Until late last year, the social video app TikTok used an extra layer of encryption to hide a tactic to track Android users via the MAC address of their device that violated Google’s policies and did not allow users to opt out, reports The Wall Street Journal. Users were also not informed about this form of tracking, according to its report.
The analysis found that this hidden tracking ended in November when the US review of the company called, after at least 15 months during which TikTok had collected the fixed identifier without the users’ knowledge.
A MAC address is a unique and fixed identifier assigned to an Internet-connected device ̵
TikTok seems to have exploited a known bug on Android to collect users’ MAC addresses that Google has not yet connected per WSJ.
A spokeswoman for TikTok did not deny the contents of her report, nor did she engage in specific issues we sent – including the purpose of this opt-out tracking. Instead, she sent the following statement, attributed to a spokesman, in which the company reiterates what has become a complaint that it has never provided US user data to the Chinese government:
Led by our Chief Information Security Officer (CISO) Roland Cloutier, who has decades of experience in law enforcement and the financial sector, we are committed to protecting the integrity and security of the TikTok community. We are constantly updating our app to keep up with evolving security challenges, and the current version of TikTok does not collect MAC addresses. We have never provided any TikTok user data to the Chinese government, nor would we do so if asked.
“We always encourage our users to download the latest version of TikTok,” the statement added.
With all eyes on TikTok, as the latest target of the Trump administration’s war on Chinese technology companies, scrutiny of the social video app’s handling of user data has inevitably emerged.
And while no popular social app platform has its hands clean when it comes to user tracking and ad targeting, TikTok is owned by China’s ByteDance means that its taste of surveillance capitalism has received the unwanted attention of the US president – who has threatened to ban the app if it does not sell its US operations to a US company within a few weeks.
Trump’s fixation on China technology is generally centered on the claim that technology companies pose a threat to national security in the West through access to Western networks and / or user data.
The US government can point to China’s security legislation on the Internet that requires companies to give the Chinese Communist Party access to user data – thus TikTok’s emphatic denial of sending data. But the existence of the law makes such claims difficult to hold.

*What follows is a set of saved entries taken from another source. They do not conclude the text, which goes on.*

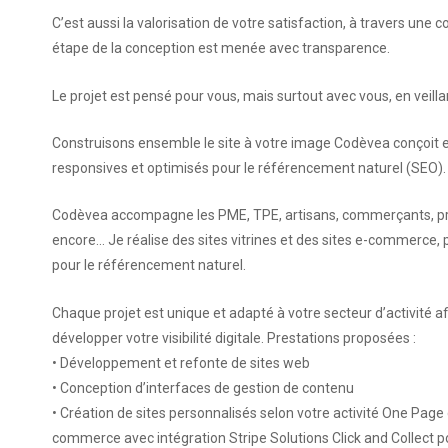
C’est aussi la valorisation de votre satisfaction, à travers un
étape de la conception est menée avec transparence.
Le projet est pensé pour vous, mais surtout avec vous, en veil
Construisons ensemble le site à votre image Codèvea conçoit et
responsives et optimisés pour le référencement naturel (SEO).
Codèvea accompagne les PME, TPE, artisans, commerçants, profes
encore… Je réalise des sites vitrines et des sites e-commerce, 
pour le référencement naturel.
Chaque projet est unique et adapté à votre secteur d’activité af
développer votre visibilité digitale. Prestations proposées :
• Développement et refonte de sites web
• Conception d’interfaces de gestion de contenu
• Création de sites personnalisés selon votre activité One Page
commerce avec intégration Stripe Solutions Click and Collect 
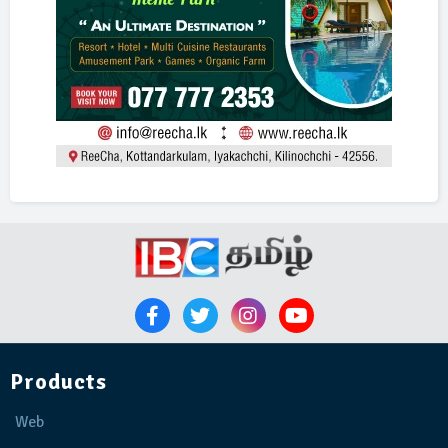
Products
Web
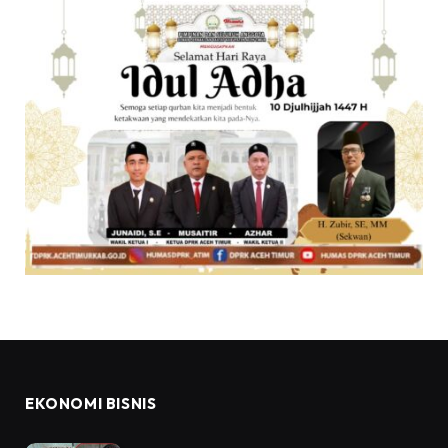
EKONOMI BISNIS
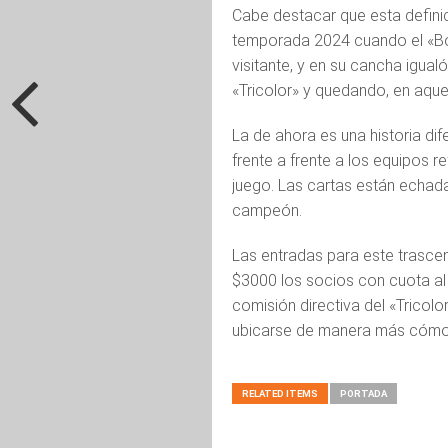
Cabe destacar que esta defini
temporada 2024 cuando el «Bó
visitante, y en su cancha igualó 
«Tricolor» y quedando, en aque
La de ahora es una historia di
frente a frente a los equipos r
juego. Las cartas están echada
campeón.
Las entradas para este trascen
$3000 los socios con cuota al d
comisión directiva del «Tricol
ubicarse de manera más cómoda
RELATED ITEMS
PORTADA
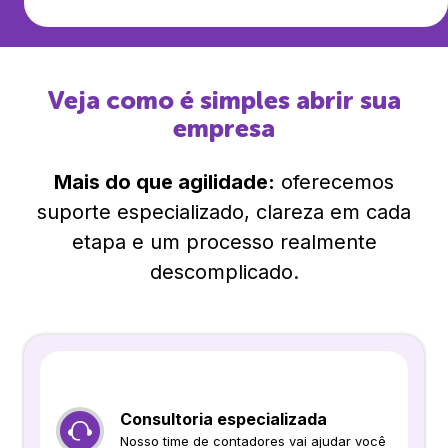
Veja como é simples abrir sua
empresa
Mais do que agilidade:
oferecemos
suporte especializado, clareza em cada
etapa e um processo realmente
descomplicado.
Consultoria especializada
Nosso time de contadores vai ajudar você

TikTok’s problems with user data do not end either. Yesterday it was revealed that France’s security guard for data protection has been investigating TikTok since May after a user complaint.
CNIL’s concerns about how the app handled a user request to delete a video have since been broadened to include issues related to how openly it communicates with users, as well as user data transmissions outside the EU – which have become even more legally complex in recent weeks in the region.

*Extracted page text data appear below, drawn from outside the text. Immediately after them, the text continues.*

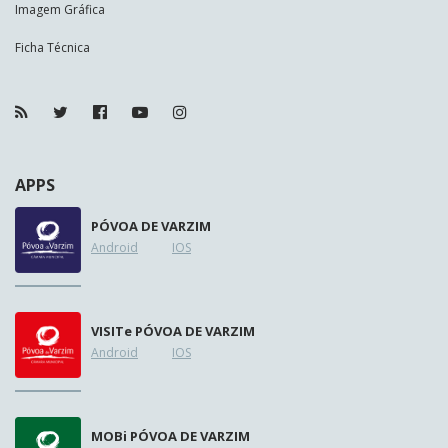
Imagem Gráfica
Ficha Técnica
APPS
PÓVOA DE VARZIM
Android
IOS
VISIT
e
PÓVOA DE VARZIM
Android
IOS
MOB
i
PÓVOA DE VARZIM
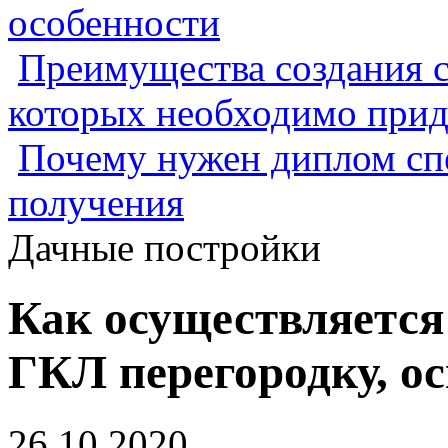
особенности
Преимущества создания с
которых необходимо прид
Почему нужен диплом спе
получения
Дачные постройки
Как осуществляетс
ГКЛ перегородку, о
26.10.2020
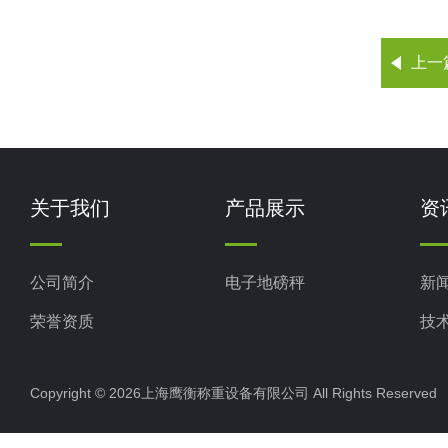
上一
关于我们
产品展示
资
公司简介
电子地磅秤
新
荣誉资质
技
Copyright © 2026上海鹰衡称重设备有限公司 All Rights Reserv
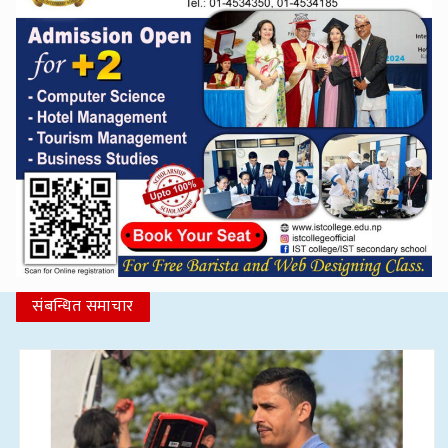
संबन्धित समाचार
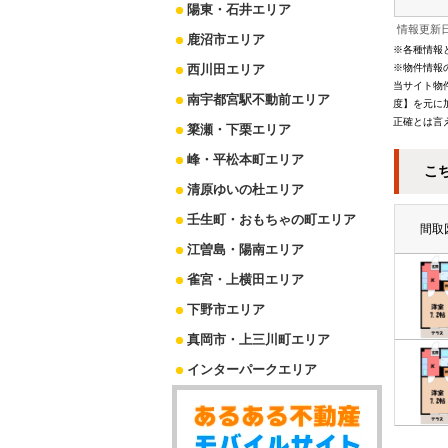
陽東・石井エリア
情報更新日
鹿沼市エリア
※各種情報
西川田エリア
※物件情報
当サイト物
南宇都宮駅不動前エリア
度】を元に
正確とは言
簗瀬・下栗エリア
峰・平松本町エリア
こ
清原ゆいの杜エリア
壬生町・おもちゃの町エリア
間取
江曽島・陽南エリア
雀宮・上横田エリア
下野市エリア
真岡市・上三川町エリア
インターパークエリア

Compliance with EU rules on data access rights for users and the processing of minor information are other areas of concern for the regulator.

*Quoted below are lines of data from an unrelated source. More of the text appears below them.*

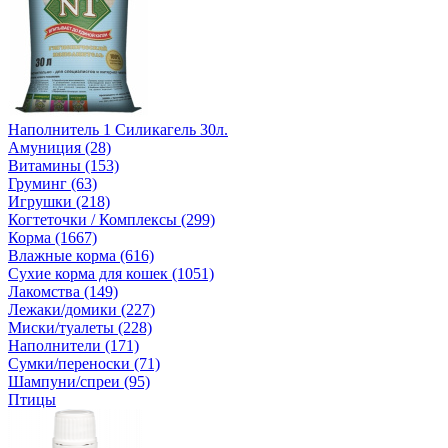
Наполнитель 1 Силикагель 30л.
Амуниция (28)
Витамины (153)
Груминг (63)
Игрушки (218)
Когтеточки / Комплексы (299)
Корма (1667)
Влажные корма (616)
Сухие корма для кошек (1051)
Лакомства (149)
Лежаки/домики (227)
Миски/туалеты (228)
Наполнители (171)
Сумки/переноски (71)
Шампуни/спреи (95)
Птицы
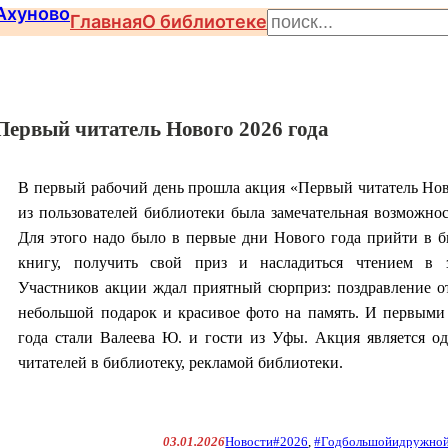
П
Главная
О библиотеке
о
и
с
Первый читатель Нового 2026 года
к
В первый рабочий день прошла акция «Первый читатель Нов
из пользователей библиотеки была замечательная возможн
Для этого надо было в первые дни Нового года прийти в б
книгу, получить свой приз и насладиться чтением в 
Участников акции ждал приятный сюрприз: поздравление от
небольшой подарок и красивое фото на память. И первыми
года стали Валеева Ю. и гости из Уфы. Акция является о
читателей в библиотеку, рекламой библиотеки.
03.01.2026
Новости
#2026
, 
#Годбольшойидружно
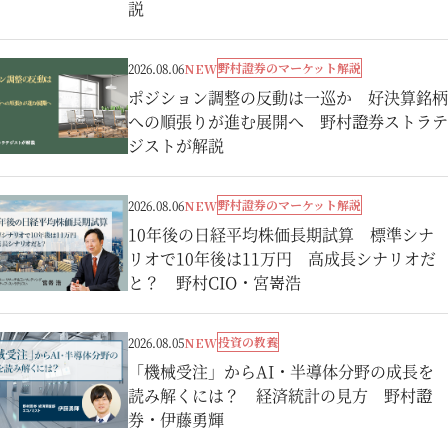
説
野村證券のマーケット解説
2026.08.06
NEW
ポジション調整の反動は一巡か 好決算銘柄
への順張りが進む展開へ 野村證券ストラテ
ジストが解説
野村證券のマーケット解説
2026.08.06
NEW
10年後の日経平均株価長期試算 標準シナ
リオで10年後は11万円 高成長シナリオだ
と？ 野村CIO・宮嵜浩
投資の教養
2026.08.05
NEW
「機械受注」からAI・半導体分野の成長を
読み解くには？ 経済統計の見方 野村證
券・伊藤勇輝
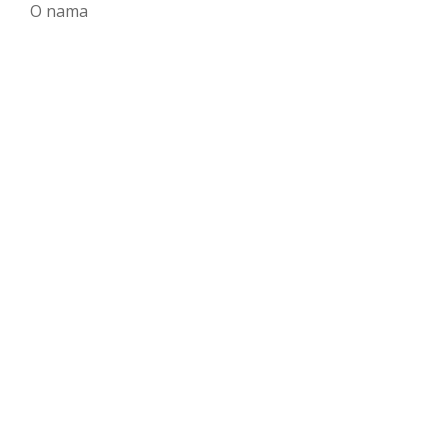
O nama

According to EU law, all fixed identifiers (eg a MAC address) are treated as personal data – which means that they fall under the block’s GDPR data protection framework, which sets strict conditions for how such data can be processed, including requirements for companies to have a legal basis for collecting it in the first place.
If TikTok hid its tracking of MAC addresses from users, it’s hard to imagine what legal basis it might require – consent would certainly not be possible. The penalties for violating the GDPR can be significant (France’s CNIL released Google with a $ 57 million fine last year under the same framework, for example).
The WSJ’s report states that the FTC has said that MAC addresses are considered personally identifiable information under the protection of children’s privacy – which means that the app can also meet a regulatory probe on that front to add to its pile of US problems.
Senator Josh Hawley (R., Mo.) presented the WSJ’s results, told the newspaper that Google should remove TikTok’s app from its store. “If Google tells users that they will not be tracked without their consent and knowingly allows apps like TikTok to break their rules by collecting persistent identifiers, possibly in violation of our children’s privacy laws, they have some explanations to make,” he said. .
We have contacted Google for comments.